NEWSLETTER

The Fed Tetap Galak, Nasib IHSG dan Rupiah Genting?

Susi Setiawati, CNBC Indonesia
Senin, 13/11/2023 06:00 WIB
Foto: layar digital pergerakan Indeks Harga Saham Gabungan (IHSG) di Gedung Bursa Efek Indonesia, Jakarta, Senin (11/9/223). (CNBC Indonesia/Tri Susilo)

o Pekan ini pergerakan IHSG dan rupiah akan dihiasai pengumuman BI mengenai neraca perdagangan periode Oktober 2023
o Kebijakan The Fed yang masih hawkish menjadi pemberat pergerakan rupiah
o Investor menanti data penting dari AS mulai dari IHK hingga data dari China mengenai pinjaman dan hutang China

Jakarta, CNBC Indonesia - Pasar keuangan Indonesia kompak ditutup melemah pada perdagangan Jumat (5/10/2023), IHSG anjlok serta rupiah melemah terhadap dolar Amerika Serikat (AS).

Pasar keuangan Indonesia diperkirakan akan bergerak beragam pada hari ini.
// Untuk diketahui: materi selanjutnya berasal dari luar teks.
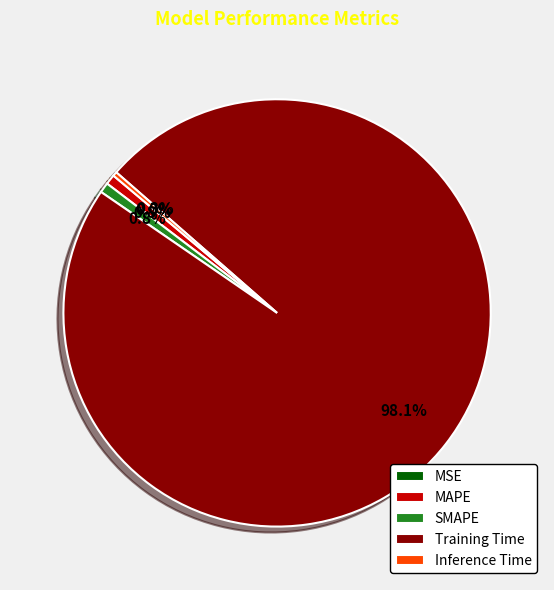

To the nearest percent, what is the difference between the largest and smallest slice percentages?

98%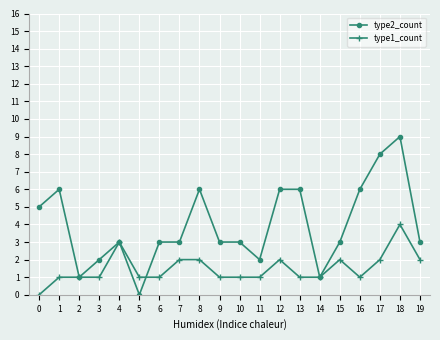

What is the difference between the highest and lowest values at 12?

4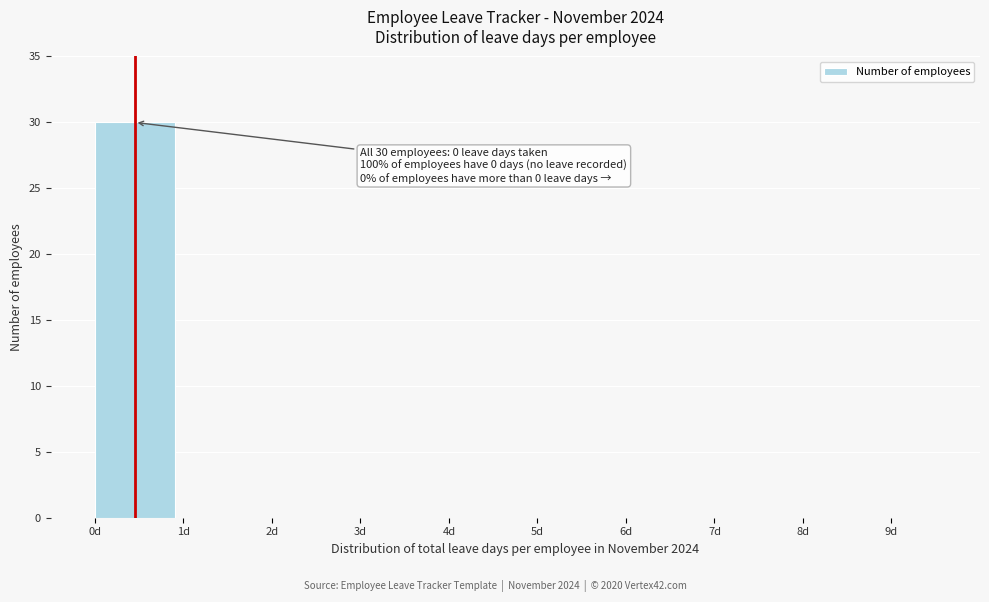

Which range on the x-axis has the tallest bar?

0 to 1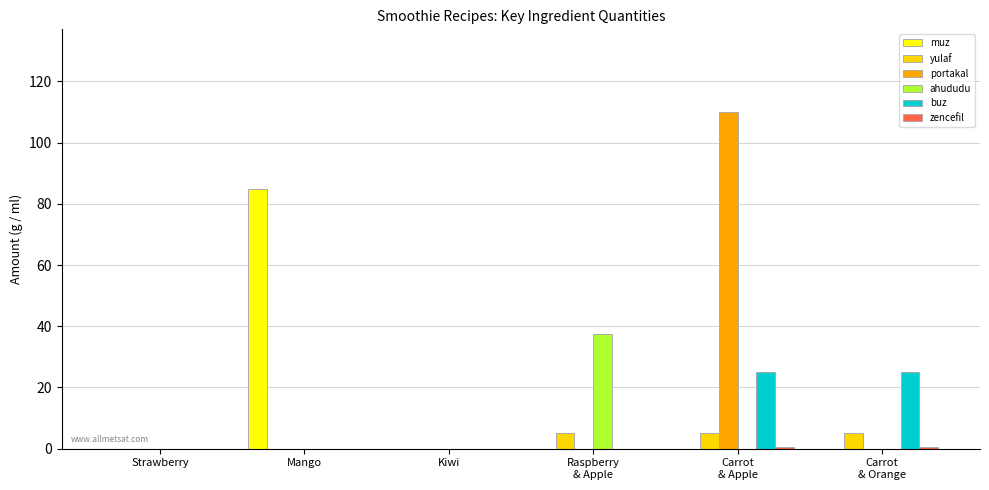

How many groups of bars are there?

6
Selengkapnya mengenai sentimen pasar hari ini akan dibahas pada halaman 3 artikel ini.

Indeks Harga Saham Gabungan (IHSG) ditutup terkoreksi 0,42% di level 6.809,26 pada perdagangan Jumat (10/11/2023). Namun, dalam sepekan kemarin masih mencatatkan positif dengan naik 0,30%.

Sentimen pasar mengenai kebijakan hawkish dari bank sentral AS The Federal Reserve (The Fed) untuk menekan inflasi ke target 2% menjadi hal negatif bagi rupiah dan pasar saham terutama sektor properti. Sektor properti adalah sebagai salah satu sektor yang pergerakannya bergejolak di tahun 2023, terutama terkait sentimen suku bunga tinggi.

Sentimen negatif properti juga didukung oleh kebijakan Bank Indonesia yang menaikkan suku bunga pada 18-19 Oktober lalu dengan menaikkan BI 7-Day Reverse Repo Rate (BI7DRR) sebesar 25 bps menjadi 6,00%, suku bunga Deposit Facility sebesar 25 bps menjadi 5,25%, dan suku bunga Lending Facility sebesar 25 bps menjadi 6,75%.

Beralih ke rupiah, dilansir dari Refinitiv rupiah ditutup melemah pada perdagangan Jumat (10/11/2023) di level Rp15.690/US$ atau turun 0,26%. Namun, dalam sepekan kemarin masih mencatatkan pergerakan positif dengan menguat 0,22%.

Pelemahan rupiah didorong dari sentimen dalam negeri, dimana BI mencatatkan posisi cadangan devisa Indonesia pada Oktober 2023 turun menjadi sebesar US$133,1 miliar, dari US$134,9 miliar pada September 2023.

Kemudian dari Amerika Serikat (AS), pidato dari ketua The Fed Jerome Powell masih menjadi pemberat rupiah. Jerome Powell memberikan kode bahwa inflasi cukup sulit mencapai target yang ditentukan, sehingga memungkinkan adanya pengetatan kembali. Pernyataan ini mematahkan harapan pelaku pasar yang telah menyaksikan pelemahan data tenaga kerja AS sebagai indikator melunaknya The Fed.

Hal ini memberikan kekhawatiran bagi pelaku pasar khususnya di Indonesia karena jika The Fed menaikkan suku bunganya, maka selisih suku bunga acuan The Fed dengan Bank Indonesia (BI) akan semakin sempit yang berujung pada capital outflow dan semakin menekan pasar keuangan domestik termasuk rupiah.

Dari pasar obligasi Indonesia, Surat Berharga Negara (SBN) kembali dilepas oleh pelaku pasar sejalan dengan pelemahan rupiah seperti tercermin dari penurunan imbal hasil obligasi tenor 10 tahun naik 0,40% di level 6.768 pada perdagangan Jumat (10/11/2023). Namun, dalam sepekan imbal hasil obligasi tenor 10 tahun turun 1,60%.